Test concurrency too — fire two requests simultaneously and verify only one charge is created:
test('concurrent requests: only one charge created', async () => {
const key = 'concurrent_test_456';
const payload = { amount: 5000, currency: 'USD', customerId: 'cus_xyz' };
const [res1, res2] = await Promise.all([
request(app).post('/charge').set('Idempotency-Key', key).send(payload),
request(app).post('/charge').set('Idempotency-Key', key).send(payload),
]);
expect(mockCharge).toHaveBeenCalledTimes(1);
expect(res1.body).toEqual(res2.body);
});
Troubleshooting FAQ
Q: I'm getting duplicate charges even with idempotency keys. What's wrong?
Check three things: (1) Is your key generated once per intent, not per click? (2) Does your database enforce a unique constraint on the key? (3) Is your key store shared across all server instances? If you're using in-memory storage in a multi-instance deployment, each instance has its own key store — and duplicates slip through.
Q: Should I store failed payment results too?
Yes. If the payment provider returns a deterministic failure (card declined, insufficient funds), store that result. A retry with the same key should return the same failure — not attempt a new charge. The only exception: unknown outcomes (timeouts). Those should let the retry re-check the provider state.

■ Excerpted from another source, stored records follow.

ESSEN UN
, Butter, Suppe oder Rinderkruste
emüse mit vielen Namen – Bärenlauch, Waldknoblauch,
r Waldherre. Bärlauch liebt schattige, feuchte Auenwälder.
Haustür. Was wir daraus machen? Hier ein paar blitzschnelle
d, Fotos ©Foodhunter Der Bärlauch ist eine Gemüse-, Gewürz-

Q: How long should idempotency keys live?
24 hours is the standard. It covers processing time, the user's retry window, and any delayed settlement. Shorter TTLs risk creating duplicates on retries; longer TTLs waste storage. For non-payment operations (webhooks, email), 1 hour is usually sufficient.

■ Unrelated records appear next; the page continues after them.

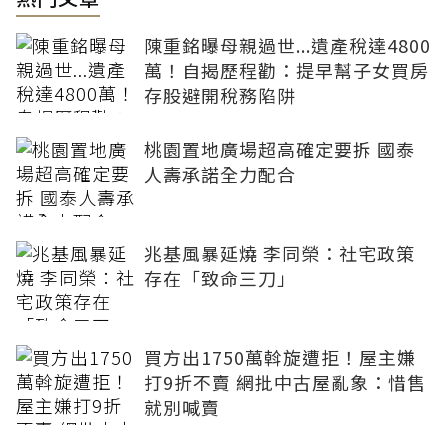
陳重銘曝母親過世...遺產稅達4800
萬！自揭歷程勸：提早幫子女買房
存股避開稅務陷阱
桃園置地廣場超高確定要拆 國泰
人壽承諾全力配合
兆基風暴延燒 李同榮：社宅政策
存在「致命三刀」
買方出1750萬斡旋遭拒！屋主嫌
打9折不賣 網批中古屋亂象：惜售
就別喊賣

Q: What if my payment provider already supports idempotency (like Stripe)?
Stripe's idempotency only protects you at the Stripe level. If your server calls Stripe twice with two different keys, Stripe processes both charges. You still need your own idempotency layer to prevent duplicate requests from reaching Stripe.
Q: Can I use the same key across different API endpoints?

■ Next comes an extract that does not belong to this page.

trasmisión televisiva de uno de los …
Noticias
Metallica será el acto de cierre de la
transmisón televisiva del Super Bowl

No. Scope keys to specific operations. Use prefixes: pay_ for charges, ref_ for refunds, email_ for sends.
Q: What about security — can keys leak information?
Yes. Always send keys over HTTPS, avoid logging full keys in plaintext, and hash or truncate them in observability tools.
The Checklist
Before shipping any state-changing endpoint:
- [ ] Key generated once per intent, not per click
- [ ] Key persisted across retries (not lost on page reload)
- [ ] Backend checks key before processing
- [ ] Response stored and reused on duplicate requests
- [ ] Business signature validates payload consistency
- [ ] Database enforces a unique constraint (not just a check)
- [ ] Key store is shared across all server instances
- [ ] Expiration policy defined (24h default)
- [ ] Unknown outcomes (timeouts) trigger re-checks, not cached errors
- [ ] Concurrency tested — two simultaneous requests, one charge
Miss one of these? You don't have idempotency. You have hope.
The double-tap is coming. Be ready for it.